_DATA SECTION_
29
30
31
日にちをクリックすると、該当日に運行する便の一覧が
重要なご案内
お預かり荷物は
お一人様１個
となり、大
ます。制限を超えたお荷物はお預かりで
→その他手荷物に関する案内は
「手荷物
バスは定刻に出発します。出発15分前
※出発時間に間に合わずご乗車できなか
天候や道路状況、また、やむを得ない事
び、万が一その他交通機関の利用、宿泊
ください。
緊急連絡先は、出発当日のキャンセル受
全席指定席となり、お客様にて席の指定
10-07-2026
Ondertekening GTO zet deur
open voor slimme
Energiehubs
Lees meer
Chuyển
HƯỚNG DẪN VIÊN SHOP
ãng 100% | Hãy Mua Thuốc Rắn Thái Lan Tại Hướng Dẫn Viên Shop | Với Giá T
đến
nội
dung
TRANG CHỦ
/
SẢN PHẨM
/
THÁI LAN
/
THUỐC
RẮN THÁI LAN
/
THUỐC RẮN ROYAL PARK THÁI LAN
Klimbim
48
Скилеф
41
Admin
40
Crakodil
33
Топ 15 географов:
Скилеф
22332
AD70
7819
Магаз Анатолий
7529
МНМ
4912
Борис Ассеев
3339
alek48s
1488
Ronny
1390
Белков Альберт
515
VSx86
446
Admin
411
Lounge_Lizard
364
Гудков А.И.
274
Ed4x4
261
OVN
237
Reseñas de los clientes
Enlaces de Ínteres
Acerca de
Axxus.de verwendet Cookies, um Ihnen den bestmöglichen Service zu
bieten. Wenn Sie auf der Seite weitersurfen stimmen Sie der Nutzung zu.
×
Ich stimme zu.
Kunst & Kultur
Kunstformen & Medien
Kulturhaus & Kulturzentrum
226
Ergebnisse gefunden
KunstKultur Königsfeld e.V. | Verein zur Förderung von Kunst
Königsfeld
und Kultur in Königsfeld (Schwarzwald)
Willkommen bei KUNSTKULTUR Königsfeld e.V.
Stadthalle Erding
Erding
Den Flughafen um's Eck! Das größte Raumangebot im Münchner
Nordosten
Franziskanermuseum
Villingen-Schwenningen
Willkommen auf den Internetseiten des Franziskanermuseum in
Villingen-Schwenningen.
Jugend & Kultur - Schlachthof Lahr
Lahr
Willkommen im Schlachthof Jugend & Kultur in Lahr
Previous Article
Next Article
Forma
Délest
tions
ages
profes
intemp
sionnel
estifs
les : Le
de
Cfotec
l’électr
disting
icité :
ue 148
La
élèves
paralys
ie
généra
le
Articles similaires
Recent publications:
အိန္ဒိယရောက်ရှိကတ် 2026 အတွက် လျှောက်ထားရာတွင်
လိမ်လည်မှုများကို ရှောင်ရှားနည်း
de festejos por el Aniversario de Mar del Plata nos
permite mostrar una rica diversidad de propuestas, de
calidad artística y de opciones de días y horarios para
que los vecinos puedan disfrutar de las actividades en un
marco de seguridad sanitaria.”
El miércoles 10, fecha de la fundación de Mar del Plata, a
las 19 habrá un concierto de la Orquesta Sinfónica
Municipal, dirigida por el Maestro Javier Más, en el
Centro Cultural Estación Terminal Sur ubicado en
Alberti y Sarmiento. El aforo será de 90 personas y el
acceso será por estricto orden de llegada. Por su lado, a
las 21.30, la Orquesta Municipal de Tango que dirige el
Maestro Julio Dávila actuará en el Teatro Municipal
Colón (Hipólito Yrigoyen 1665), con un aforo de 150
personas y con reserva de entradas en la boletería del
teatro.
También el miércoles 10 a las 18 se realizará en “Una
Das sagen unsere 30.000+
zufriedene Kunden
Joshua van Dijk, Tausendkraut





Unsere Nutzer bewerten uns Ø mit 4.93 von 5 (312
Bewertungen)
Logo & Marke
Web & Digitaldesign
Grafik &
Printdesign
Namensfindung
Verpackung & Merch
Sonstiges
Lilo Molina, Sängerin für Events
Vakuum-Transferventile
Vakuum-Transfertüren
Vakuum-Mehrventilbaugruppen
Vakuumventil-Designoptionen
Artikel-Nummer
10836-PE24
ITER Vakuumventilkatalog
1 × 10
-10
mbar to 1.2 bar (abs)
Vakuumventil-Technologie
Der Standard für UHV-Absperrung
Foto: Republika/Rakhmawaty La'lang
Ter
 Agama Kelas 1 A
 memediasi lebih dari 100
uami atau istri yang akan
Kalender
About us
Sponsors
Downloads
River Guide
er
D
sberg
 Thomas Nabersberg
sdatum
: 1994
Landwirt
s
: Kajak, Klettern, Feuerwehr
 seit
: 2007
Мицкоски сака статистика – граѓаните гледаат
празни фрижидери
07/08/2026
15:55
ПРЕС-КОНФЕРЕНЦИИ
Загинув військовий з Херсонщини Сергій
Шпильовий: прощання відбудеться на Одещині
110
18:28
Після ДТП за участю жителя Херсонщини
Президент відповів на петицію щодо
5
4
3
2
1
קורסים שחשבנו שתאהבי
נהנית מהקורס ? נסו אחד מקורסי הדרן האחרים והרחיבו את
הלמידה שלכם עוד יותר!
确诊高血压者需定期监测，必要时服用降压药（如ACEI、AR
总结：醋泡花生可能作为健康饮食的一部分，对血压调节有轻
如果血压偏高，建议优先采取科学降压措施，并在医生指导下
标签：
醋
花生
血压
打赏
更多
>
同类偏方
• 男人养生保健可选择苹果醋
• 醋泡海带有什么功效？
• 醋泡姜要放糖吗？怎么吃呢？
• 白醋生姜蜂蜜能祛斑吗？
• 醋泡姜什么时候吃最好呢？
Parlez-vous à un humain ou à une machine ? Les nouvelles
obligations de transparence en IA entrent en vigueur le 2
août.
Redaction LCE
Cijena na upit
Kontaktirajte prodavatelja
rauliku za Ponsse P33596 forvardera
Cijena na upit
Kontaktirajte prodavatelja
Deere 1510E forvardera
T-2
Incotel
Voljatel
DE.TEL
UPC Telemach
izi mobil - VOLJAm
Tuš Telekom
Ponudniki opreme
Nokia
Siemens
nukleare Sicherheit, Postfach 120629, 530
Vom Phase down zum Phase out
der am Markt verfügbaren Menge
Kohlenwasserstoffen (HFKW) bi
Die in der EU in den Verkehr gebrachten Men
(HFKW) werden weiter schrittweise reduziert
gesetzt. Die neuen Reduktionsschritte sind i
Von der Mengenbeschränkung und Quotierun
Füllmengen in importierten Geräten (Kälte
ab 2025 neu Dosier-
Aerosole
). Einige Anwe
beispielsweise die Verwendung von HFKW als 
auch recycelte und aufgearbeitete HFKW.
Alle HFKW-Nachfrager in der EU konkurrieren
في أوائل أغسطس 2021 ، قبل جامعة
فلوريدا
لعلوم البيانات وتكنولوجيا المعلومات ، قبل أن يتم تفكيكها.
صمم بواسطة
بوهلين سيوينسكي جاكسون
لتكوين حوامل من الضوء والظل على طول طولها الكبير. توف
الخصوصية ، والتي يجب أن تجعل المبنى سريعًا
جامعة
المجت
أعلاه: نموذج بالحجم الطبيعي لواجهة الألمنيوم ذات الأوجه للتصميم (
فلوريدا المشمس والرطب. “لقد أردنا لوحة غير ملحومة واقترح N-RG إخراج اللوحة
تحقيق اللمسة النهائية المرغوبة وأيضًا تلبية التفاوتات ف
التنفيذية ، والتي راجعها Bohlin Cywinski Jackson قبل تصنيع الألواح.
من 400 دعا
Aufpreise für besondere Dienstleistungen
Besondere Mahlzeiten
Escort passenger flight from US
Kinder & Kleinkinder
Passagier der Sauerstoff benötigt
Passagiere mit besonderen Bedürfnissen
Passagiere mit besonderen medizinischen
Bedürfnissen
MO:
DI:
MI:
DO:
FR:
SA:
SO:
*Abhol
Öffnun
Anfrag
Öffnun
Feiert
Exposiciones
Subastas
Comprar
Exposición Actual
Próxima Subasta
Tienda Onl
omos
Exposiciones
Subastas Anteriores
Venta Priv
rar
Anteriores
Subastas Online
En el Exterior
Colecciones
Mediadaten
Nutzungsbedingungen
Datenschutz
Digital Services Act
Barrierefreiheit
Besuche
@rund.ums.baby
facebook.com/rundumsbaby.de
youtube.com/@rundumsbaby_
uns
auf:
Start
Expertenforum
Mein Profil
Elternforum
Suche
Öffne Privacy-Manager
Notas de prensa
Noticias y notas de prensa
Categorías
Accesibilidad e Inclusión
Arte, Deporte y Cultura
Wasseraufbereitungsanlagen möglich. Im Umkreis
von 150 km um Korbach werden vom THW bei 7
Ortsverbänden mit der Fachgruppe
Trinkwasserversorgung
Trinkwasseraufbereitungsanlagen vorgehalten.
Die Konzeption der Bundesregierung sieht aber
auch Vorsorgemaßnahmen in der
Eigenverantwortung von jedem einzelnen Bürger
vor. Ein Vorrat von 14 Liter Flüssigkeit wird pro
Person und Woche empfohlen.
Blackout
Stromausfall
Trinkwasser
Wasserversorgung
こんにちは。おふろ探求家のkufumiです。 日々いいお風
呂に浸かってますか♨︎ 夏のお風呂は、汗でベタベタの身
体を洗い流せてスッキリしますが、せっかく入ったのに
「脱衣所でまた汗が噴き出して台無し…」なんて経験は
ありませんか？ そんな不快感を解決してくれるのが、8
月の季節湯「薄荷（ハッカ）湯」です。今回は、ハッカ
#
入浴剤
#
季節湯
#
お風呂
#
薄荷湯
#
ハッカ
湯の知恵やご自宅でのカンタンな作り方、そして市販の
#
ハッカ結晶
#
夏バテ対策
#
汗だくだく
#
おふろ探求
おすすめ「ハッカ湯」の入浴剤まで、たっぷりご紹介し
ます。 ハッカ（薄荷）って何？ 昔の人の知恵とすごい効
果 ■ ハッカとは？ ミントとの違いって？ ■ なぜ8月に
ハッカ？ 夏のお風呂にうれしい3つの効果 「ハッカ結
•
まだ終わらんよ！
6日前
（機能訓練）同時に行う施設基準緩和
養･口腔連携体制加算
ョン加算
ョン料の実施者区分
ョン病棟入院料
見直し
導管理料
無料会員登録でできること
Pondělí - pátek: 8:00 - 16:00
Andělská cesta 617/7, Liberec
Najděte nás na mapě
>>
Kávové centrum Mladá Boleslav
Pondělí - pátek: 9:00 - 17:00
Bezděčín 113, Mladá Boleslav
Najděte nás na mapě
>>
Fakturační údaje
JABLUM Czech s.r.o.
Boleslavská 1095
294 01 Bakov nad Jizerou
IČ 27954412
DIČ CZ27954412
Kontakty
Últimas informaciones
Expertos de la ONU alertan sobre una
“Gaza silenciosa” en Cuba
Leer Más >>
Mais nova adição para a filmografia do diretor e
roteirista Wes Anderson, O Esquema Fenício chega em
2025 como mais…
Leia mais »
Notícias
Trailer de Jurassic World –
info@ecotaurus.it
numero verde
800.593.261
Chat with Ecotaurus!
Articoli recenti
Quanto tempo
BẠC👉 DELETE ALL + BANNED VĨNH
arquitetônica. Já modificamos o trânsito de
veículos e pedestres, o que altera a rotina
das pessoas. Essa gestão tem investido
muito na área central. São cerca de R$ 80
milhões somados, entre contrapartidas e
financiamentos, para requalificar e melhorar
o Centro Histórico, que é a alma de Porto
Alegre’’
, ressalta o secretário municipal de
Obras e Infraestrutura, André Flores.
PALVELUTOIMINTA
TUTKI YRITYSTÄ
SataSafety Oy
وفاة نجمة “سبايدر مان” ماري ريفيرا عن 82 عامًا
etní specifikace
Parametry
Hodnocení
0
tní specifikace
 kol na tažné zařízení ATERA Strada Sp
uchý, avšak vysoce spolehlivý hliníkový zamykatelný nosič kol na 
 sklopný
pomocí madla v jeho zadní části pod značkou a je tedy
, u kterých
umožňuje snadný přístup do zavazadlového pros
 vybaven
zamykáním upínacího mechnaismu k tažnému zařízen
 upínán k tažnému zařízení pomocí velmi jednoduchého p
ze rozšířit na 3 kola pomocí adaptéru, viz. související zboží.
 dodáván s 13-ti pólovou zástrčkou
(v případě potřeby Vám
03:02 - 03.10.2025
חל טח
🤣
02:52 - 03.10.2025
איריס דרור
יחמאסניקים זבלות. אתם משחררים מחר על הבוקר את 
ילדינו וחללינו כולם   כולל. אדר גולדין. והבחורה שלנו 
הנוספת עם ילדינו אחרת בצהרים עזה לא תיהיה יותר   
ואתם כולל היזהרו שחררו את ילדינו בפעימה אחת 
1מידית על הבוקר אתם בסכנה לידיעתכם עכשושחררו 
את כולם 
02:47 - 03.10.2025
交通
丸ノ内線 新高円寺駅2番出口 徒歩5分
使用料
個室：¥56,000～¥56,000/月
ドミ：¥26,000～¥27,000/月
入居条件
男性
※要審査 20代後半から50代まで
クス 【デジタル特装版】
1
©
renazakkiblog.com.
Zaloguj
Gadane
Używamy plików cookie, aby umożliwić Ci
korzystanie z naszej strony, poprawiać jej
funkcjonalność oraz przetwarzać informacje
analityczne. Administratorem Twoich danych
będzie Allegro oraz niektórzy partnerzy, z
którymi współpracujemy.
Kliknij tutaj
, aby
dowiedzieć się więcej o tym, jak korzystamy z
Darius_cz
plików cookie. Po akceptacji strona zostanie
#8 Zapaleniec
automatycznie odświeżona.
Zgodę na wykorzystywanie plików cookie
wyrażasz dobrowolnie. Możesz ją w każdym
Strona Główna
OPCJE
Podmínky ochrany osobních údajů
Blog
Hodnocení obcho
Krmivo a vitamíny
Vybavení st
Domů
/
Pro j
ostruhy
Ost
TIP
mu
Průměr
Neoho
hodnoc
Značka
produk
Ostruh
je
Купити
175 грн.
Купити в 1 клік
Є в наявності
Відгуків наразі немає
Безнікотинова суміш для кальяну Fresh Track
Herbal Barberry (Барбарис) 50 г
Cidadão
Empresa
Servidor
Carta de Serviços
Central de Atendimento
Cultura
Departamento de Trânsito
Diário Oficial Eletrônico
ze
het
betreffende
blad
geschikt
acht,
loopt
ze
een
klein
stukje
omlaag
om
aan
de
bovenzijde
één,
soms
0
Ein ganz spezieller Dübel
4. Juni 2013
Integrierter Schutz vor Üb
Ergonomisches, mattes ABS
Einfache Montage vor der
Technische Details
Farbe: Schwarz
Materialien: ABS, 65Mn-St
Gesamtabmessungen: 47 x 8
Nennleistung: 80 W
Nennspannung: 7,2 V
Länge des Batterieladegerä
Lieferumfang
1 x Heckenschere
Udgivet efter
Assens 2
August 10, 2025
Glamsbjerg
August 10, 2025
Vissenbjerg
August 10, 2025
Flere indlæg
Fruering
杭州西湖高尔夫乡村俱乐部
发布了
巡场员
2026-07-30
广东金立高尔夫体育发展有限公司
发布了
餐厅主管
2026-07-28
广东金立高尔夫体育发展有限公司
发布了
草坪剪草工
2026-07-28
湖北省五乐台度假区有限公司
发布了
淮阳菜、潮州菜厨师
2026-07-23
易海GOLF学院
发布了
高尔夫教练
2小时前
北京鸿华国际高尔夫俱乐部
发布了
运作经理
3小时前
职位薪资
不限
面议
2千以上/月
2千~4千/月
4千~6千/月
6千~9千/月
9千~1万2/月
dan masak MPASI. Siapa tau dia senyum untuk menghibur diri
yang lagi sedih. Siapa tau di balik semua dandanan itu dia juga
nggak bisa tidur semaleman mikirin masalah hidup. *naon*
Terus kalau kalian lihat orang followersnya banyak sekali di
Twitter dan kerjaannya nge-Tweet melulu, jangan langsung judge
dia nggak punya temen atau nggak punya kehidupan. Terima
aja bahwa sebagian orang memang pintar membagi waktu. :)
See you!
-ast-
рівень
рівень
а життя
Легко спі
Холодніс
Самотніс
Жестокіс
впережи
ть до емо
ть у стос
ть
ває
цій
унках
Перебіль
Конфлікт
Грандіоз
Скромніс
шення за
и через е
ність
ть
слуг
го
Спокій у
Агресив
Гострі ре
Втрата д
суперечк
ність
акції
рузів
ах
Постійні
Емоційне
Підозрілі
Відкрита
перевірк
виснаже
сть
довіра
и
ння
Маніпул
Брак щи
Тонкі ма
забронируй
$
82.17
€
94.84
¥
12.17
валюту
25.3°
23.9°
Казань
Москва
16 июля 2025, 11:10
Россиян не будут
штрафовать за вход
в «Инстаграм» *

_WORK TO COMPLETE_
Scan the records above and show every line in which the word "Херсонщини" occurs.

_WRITTEN SOLUTION_
Загинув військовий з Херсонщини Сергій
Після ДТП за участю жителя Херсонщини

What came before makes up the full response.